The following code represents sensitive attributes, i.e., the columns that we’ll use to evaluate fairness. They would usually be features like gender, race, etc, that may cause bias and unfairness.

sensitive_feature = np.random.choice([“GroupA”, “GroupB”], size=100)

We then split the features, labels, and sensitive attributes into training and test sets, keeping 30% of the data aside for evaluation using the following code:

X_train, X_test, y_train, y_test, s_train, s_test = train_test_split(
X, y, sensitive_feature, test_size=0.3
)

We start with a plain logistic regression model. At this point, there is nothing fairness-aware about it — it’s just optimising for prediction accuracy. The model has been trained using the training features and labels, learning a set of coefficients that best separate the two classes.

clf = LogisticRegression()
clf.fit(X_train, y_train)
y_pred = clf.predict(X_test)

The next step is where fairness comes into play. MetricFrame calculates metrics separately for each sensitive group, allowing us to see whether performance differs between GroupA and GroupB. In addition to accuracy, we include false positive rate, which is often critical in fairness discussions. We then get the metrics as shown in Figure 1.

Metrics by groups
Figure 1: Metrics by groups
metrics = MetricFrame(
metrics={“accuracy”: accuracy_score, “false_positive_rate”: false_positive_rate},
y_true=y_test,
y_pred=y_pred,
sensitive_features=s_test
)
print(“Baseline model metrics by group:”)
print(metrics.by_group)

Next, we set up a fairness-aware version of logistic regression using Fairlearn’s Exponentiated Gradient algorithm. By specifying demographic parity as the constraint, we’re asking the model to balance positive prediction rates across groups. This can be done using the following code:

mitigator = ExponentiatedGradient(
estimator=LogisticRegression(),
constraints=DemographicParity()
)
mitigator.fit(X_train, y_train, sensitive_features=s_train)
y_pred_mitigated = mitigator.predict(X_test)

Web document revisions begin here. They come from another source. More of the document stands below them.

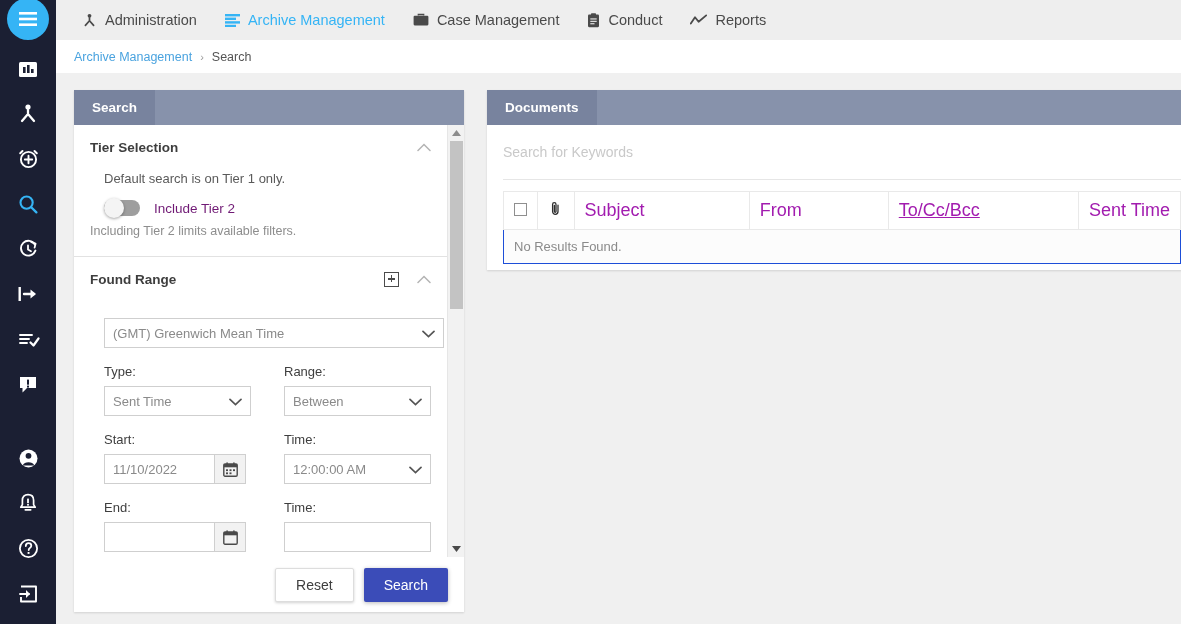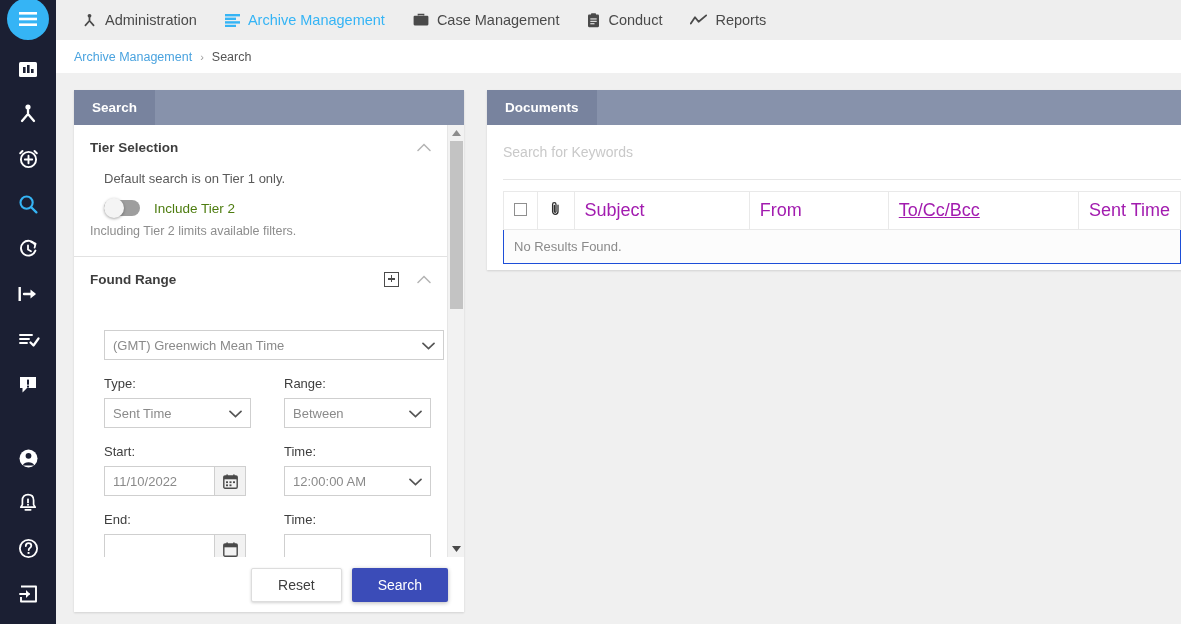--- a/index.html
+++ b/index.html
@@ -110,37 +110,37 @@
   .toggle-row { display:flex; align-items:center; gap:14px; padding:14px 0 0 14px; }
   .toggle {
     width:36px; height:16px; border-radius:9px; background:#9e9e9e;
     position:relative; cursor:pointer;
   }
   .toggle .knob {
     position:absolute; left:0; top:-2px;
     width:20px; height:20px; border-radius:50%;
     background:#f4f4f4; box-shadow:0 1px 3px rgba(0,0,0,.35);
   }
-  .toggle-label { font-size:13.5px; color:#4d7c0f; }
+  .toggle-label { font-size:13.5px; color:#701a75; }
 
   .divider { height:1px; background:#e2e2e2; margin:18px 0 0 0; }
 
   .fld-label { font-size:13px; color:#3e3e3e; margin-bottom:7px; }
   .row2 { display:flex; gap:33px; padding:0 0 0 14px; margin-top:16px; }
   .col { width:153px; }
 
   .sel, .txt {
     width:100%; height:30px;
     border:1px solid #cfcfcf; background:#fff;
     font-size:13px; color:#8a8a8a;
     padding:0 8px;
     display:flex; align-items:center;
   }
   .sel { justify-content:space-between; cursor:pointer; }
-  .tz-row { padding:17px 0 0 14px; margin-top:16px; }
+  .tz-row { padding:17px 0 0 14px; margin-top:4px; }
   .tz-row .sel { width:340px; }
 
   .date-wrap { display:flex; }
   .date-wrap .txt { width:110px; border-right:none; }
   .date-btn {
     width:32px; height:30px; border:1px solid #cfcfcf;
     background:#f2f2f2; display:flex; align-items:center; justify-content:center;
     cursor:pointer;
   }
 
@@ -160,21 +160,21 @@
     background:#c3c3c3; cursor:pointer;
   }
 
   .sp-actions {
     position:absolute; left:0; bottom:0; width:390px; height:55px;
     background:#fff;
     display:flex; align-items:center; justify-content:flex-end;
     gap:10px; padding-right:16px;
   }
   .btn {
-    height:34px; min-width:66px; padding:0 26px;
+    height:34px; min-width:66px; padding:0 20px;
     display:flex; align-items:center; justify-content:center;
     font-size:14px; cursor:pointer; border-radius:2px;
   }
   .btn-reset { background:#fff; color:#3e3e3e; border:1px solid #ddd; box-shadow:0 1px 3px rgba(0,0,0,.18); }
   .btn-search { background:#3b4cb8; color:#fff; box-shadow:0 1px 4px rgba(0,0,0,.28); }
 
   
   #docs-panel { left:431px; top:17px; width:710px; height:180px; }
   .docs-body { padding:0 16px; }
   .kw-input {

The model is then retrained with access to the sensitive feature, allowing it to explicitly account for group membership while optimising under the fairness constraint. We then generate predictions from this mitigated model to see how its behaviour compares with the baseline. We can do this using the following code and the results would look like what’s shown in Figure 2.

Baseline result
Figure 2: Baseline result
metrics_mitigated = MetricFrame(
metrics={“accuracy”: accuracy_score, “false_positive_rate”: false_positive_rate},
y_true=y_test,
y_pred=y_pred_mitigated,
sensitive_features=s_test
)
print(“\nAfter mitigation metrics by group:”)
print(metrics_mitigated.by_group)

Looking at the baseline results, we can see that the model behaves differently across the two groups. While accuracy is already uneven, the most striking issue is the false positive rate: both GroupA and GroupB have a false positive rate of 1.0, which means every negative example is incorrectly classified as positive. This is a clear signal that the baseline model is not just unfair, but also poorly calibrated for this dataset.

After applying demographic parity through in-processing mitigation, the results improve, at least for one group. GroupA sees a noticeable boost in accuracy (from 0.43 to 0.57) and a reduction in false positive rate (from 1.0 to 0.75). GroupB’s accuracy stays the same, while its false positive rate remains unchanged at 1.0.

This highlights a key reality of fairness interventions: mitigation can reduce disparities, but it often comes with trade-offs and uneven gains across groups. Fairness constraints like demographic parity don’t guarantee perfect balance or better performance everywhere, especially on small or noisy datasets. Instead, they provide a structured way to make bias visible and to reason explicitly about which kinds of fairness we care about, and which costs we’re willing to accept.

In practice, this kind of analysis is less about finding a ‘perfectly fair’ model and more about making informed, transparent decisions about model behaviour before deployment.